Her voice was wispier than normal, her breathing terse. “Truly truly I do not know. The probe commenced without incident or abnormality. I encountered no resistance. There was the expected strangeness at first but otherwise nothing remarkable. The mind of the native open and clear remained. Particularly unsophisticated I thought it.” She hesitated and sipped liquid from a tube before continuing.
“With the prescribed sequence of stimuli I proceeded. Then chaos without warning. It was as if into the nether pit of the universe I had been plunged. I… I do not think at this time an adequate description of the experience I can render.” She looked up at Chief-of-Medicine. “Please do not ask me too much to remember. Not now, not yet.”
“It will not be required.” The older Hivistahm bent over the interfacer and murmured something too low for the translators to pick up. As he spoke he repeatedly ran an index finger from between the patient’s eyes up over her head and down the back of her neck. She relaxed visibly. Her voice grew softer still.
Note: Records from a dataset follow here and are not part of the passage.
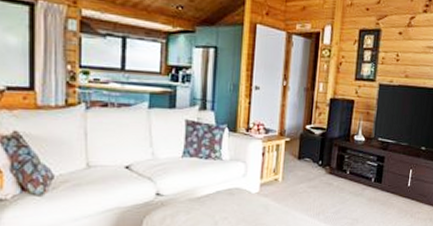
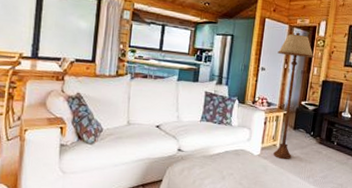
floor lamp: none [274,40,319,196] -> present [273,32,314,160]

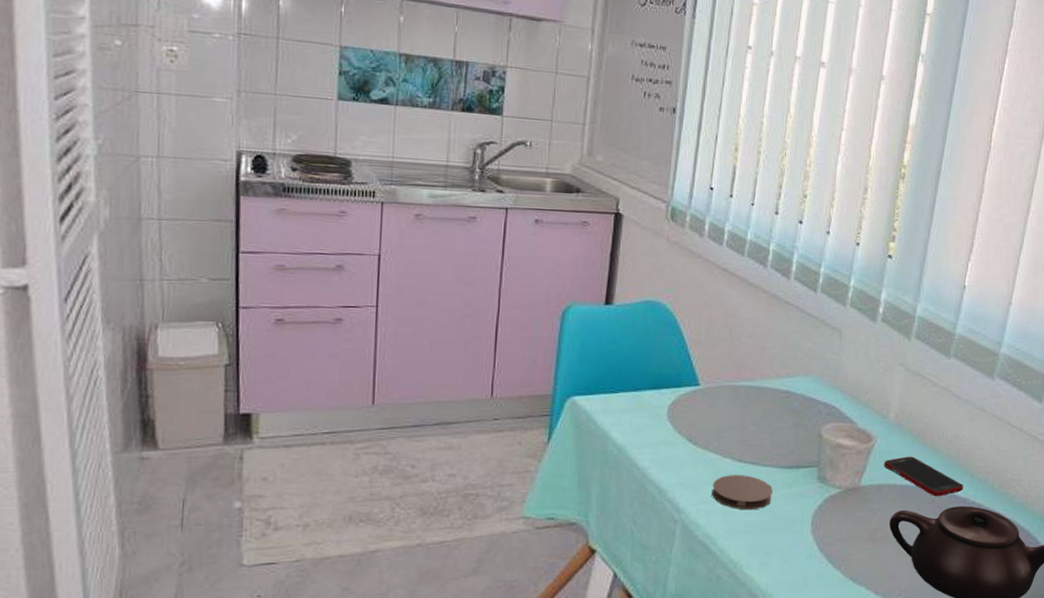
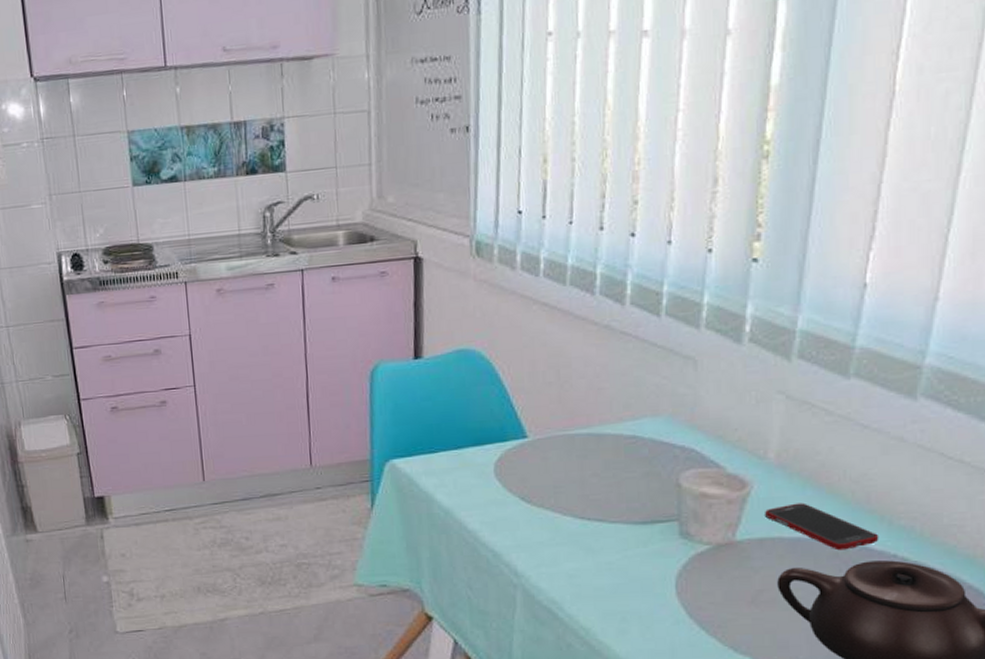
coaster: present [712,475,773,510] -> none [553,533,625,573]

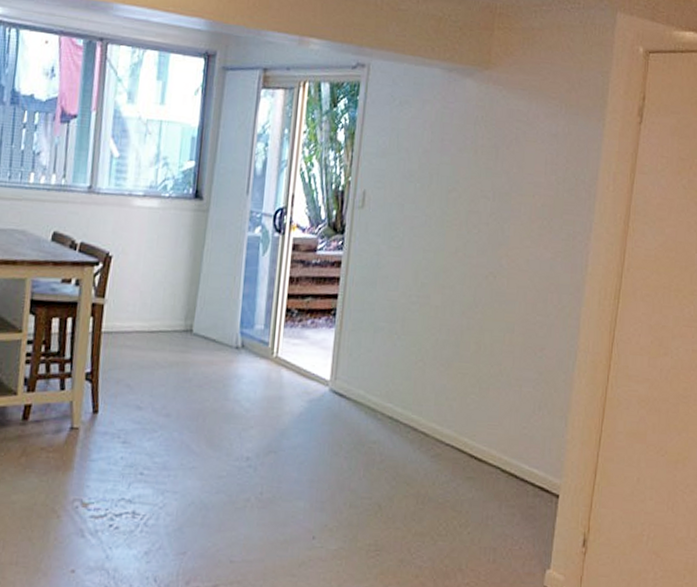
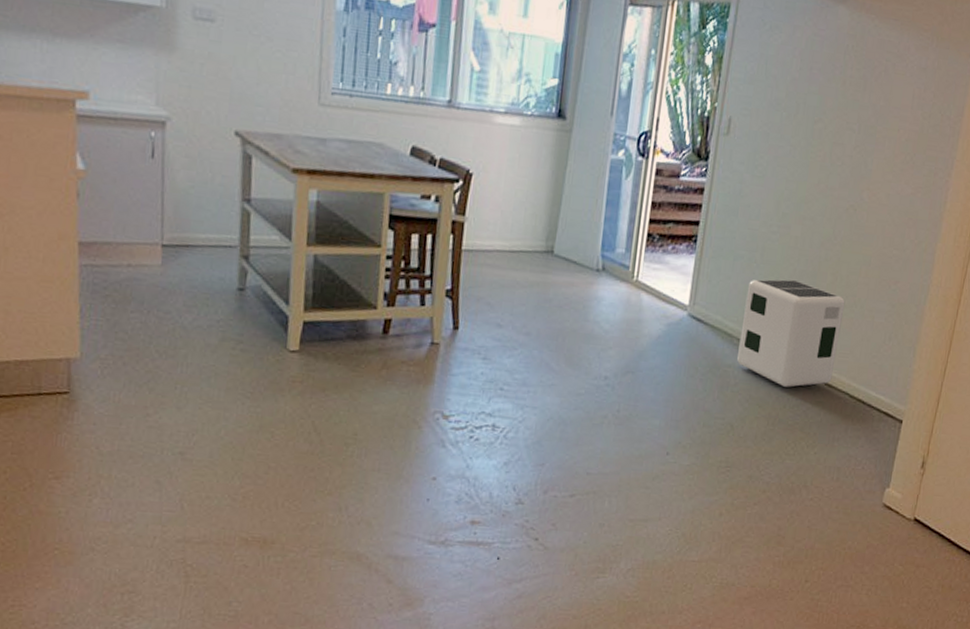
air purifier: none [382,350,491,463] -> present [737,279,846,387]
“As if my brain was on fire it was,” she mumbled finally. “The horror, the sheer hatefulness.” Unexpectedly she sat up and pushed back the darkened eyeshades. “instinctively homicidal are these creatures. They hide their natural selves beneath a veneer of civilization. Inside as bloodthirsty and primitive as a Stachc they are.”
“We still do not know for certain during the scan what happened,” said one of the specialists. “On personal experience onl
y is based your interpretation. This species is manifestly not primitive.”
“Technologically no,” argued one of his colleagues, “but sociologically it is a different matter. They fight among themselves, which for a species that has achieved their level of technological sophistication is unprecedented.”
“There’s also the testimony of the specimen itself.” All eyes turned to T’var. “It cooperates with the scan and any other examination we wish to perform. It speaks only of peace and friendship and insists that’s the ultimate goal of its people. It alludes to the astonishing infighting of its kind by insisting the activity is in rapid decline.”
“Species infighting has been recorded elsewhere,” a tech pointed out, “but only in societies that in a pretechnologic stage of development are.”
“Yet the implications of our studies thus far in light of what has happened today are profound,” argued a colleague.
Another captain might have injected his own opinions by now. Not Caldaq. Very early in life he had realized that it is difficult to learn anything with one’s mouth open. On the other hand he knew that if left to run unchecked the debate could continue well into the night shift.
“Something important has taken place here. I am not as interested in why or how as much as I am in whether or not it can be used against the Amplitur.”
“No!” Startled, he turned along with everyone else to the medical pallet. As if stunned by her own outburst, the interfacer put her head down against the backrest and repeated more softly, “No. This species as an ally we do not want. Anything to do with them we do not want!” Her eyes flicked wildly from one astonished onlooker to the next.
“Dispose of this one and depart before we are detected. My recommendation that is. I am not in command, but that is what I would do.”
“Calm yourself you must,” Chief-of-Medicine urged her. “Still subject to the aftereffects of the shock you suffered are you. Do not try to analyze. Dream instead of home.”